According to true believers, we should all eventually gain from the "creative destruction" inherent in free trade. Exporting production allows for cheaper manufacture of goods, while jobs are created in new labor markets. People in consuming countries get goods at lower prices because they are produced more efficiently. Wages in developing nations rise. Eventually, everybody wins. And, as the Clinton Administration assured us before the passage of NAFTA, free trade creates jobs in the U.S. -- 200,000 per year, they claimed. So there might be some temporary dislocations in the workforce, but, in the words of the old saw, you can't make an omelet without breaking eggs.

As George Orwell pointed out when confronted with this argument, you should immediately ask to see the omelet. The Mexican people don't seem to be getting much of a bite, since in addition to falling wages, the number of people living in "severe poverty" (surviving on less than $2 a day) has grown by 4 million since NAFTA began, according to a January, 2001, report <http://www.ips-dc.org> by Sarah Anderson of the Institute for Policy Studies.

POINTLESS SURVEYS. In the U.S., we can at least see egg on the face of the U.S. Commerce Dept. Several years ago, it canceled its biannual surveys of American companies intended to document NAFTA-related job creation because the results were so piddling -- fewer than 1,500 jobs could be attributed to the treaty.

But for the signatories, the prospect of this hemisphere of liberty is just too grand to resist.

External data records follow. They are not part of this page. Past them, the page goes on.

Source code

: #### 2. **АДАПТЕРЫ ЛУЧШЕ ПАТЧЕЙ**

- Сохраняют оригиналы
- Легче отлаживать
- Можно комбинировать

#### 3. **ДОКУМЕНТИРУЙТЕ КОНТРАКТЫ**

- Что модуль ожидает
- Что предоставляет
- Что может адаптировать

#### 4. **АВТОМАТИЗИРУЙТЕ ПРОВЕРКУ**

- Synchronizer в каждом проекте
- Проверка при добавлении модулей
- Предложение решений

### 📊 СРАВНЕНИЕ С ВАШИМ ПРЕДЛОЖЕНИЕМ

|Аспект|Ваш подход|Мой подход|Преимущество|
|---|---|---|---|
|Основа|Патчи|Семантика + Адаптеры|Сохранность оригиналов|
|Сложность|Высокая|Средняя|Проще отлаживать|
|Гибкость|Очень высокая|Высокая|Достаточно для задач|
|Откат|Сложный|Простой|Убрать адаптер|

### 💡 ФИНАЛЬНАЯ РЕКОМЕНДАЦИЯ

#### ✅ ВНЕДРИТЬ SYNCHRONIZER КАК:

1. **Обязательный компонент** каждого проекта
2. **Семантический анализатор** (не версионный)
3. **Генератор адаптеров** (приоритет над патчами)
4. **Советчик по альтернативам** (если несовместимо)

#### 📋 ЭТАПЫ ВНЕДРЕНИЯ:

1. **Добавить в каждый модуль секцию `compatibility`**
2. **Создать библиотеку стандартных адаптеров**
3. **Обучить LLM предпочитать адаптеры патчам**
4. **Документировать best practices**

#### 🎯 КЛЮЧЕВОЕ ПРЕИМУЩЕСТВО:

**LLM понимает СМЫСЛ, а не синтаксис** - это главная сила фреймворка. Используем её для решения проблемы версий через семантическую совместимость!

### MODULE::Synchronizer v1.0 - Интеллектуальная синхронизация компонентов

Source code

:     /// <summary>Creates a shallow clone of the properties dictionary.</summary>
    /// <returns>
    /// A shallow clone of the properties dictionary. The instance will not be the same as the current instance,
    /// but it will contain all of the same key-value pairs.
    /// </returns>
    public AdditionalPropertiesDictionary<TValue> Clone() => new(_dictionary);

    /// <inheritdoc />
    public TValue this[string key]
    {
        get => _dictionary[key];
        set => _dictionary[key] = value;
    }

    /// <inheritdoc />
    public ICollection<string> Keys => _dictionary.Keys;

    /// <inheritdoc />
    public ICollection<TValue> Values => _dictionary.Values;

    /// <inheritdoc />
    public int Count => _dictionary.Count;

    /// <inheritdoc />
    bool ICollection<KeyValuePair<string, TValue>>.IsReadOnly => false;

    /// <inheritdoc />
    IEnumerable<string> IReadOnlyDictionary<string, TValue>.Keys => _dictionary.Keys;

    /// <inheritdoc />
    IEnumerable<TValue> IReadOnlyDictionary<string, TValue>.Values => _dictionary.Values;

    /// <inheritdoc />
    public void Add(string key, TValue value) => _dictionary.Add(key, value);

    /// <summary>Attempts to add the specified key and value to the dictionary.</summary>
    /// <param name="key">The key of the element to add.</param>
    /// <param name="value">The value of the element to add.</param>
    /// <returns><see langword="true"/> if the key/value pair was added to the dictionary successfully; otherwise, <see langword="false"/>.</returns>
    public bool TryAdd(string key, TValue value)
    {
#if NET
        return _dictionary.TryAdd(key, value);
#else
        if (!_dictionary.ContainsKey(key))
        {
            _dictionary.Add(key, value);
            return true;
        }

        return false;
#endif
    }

According to Argentina President Fernando de la Rua, "The next summit...will not require walls to keep out those who come to protest. But there will be space for those who have come to applaud when we work for the benefit and progress of all people."

Perhaps they'll take a travel tip from the WTO, which is holding its next meeting in the emirate of Qatar, which, coincidentally, has no troublesome rules protecting freedom of assembly. They won't even have to build a big fence.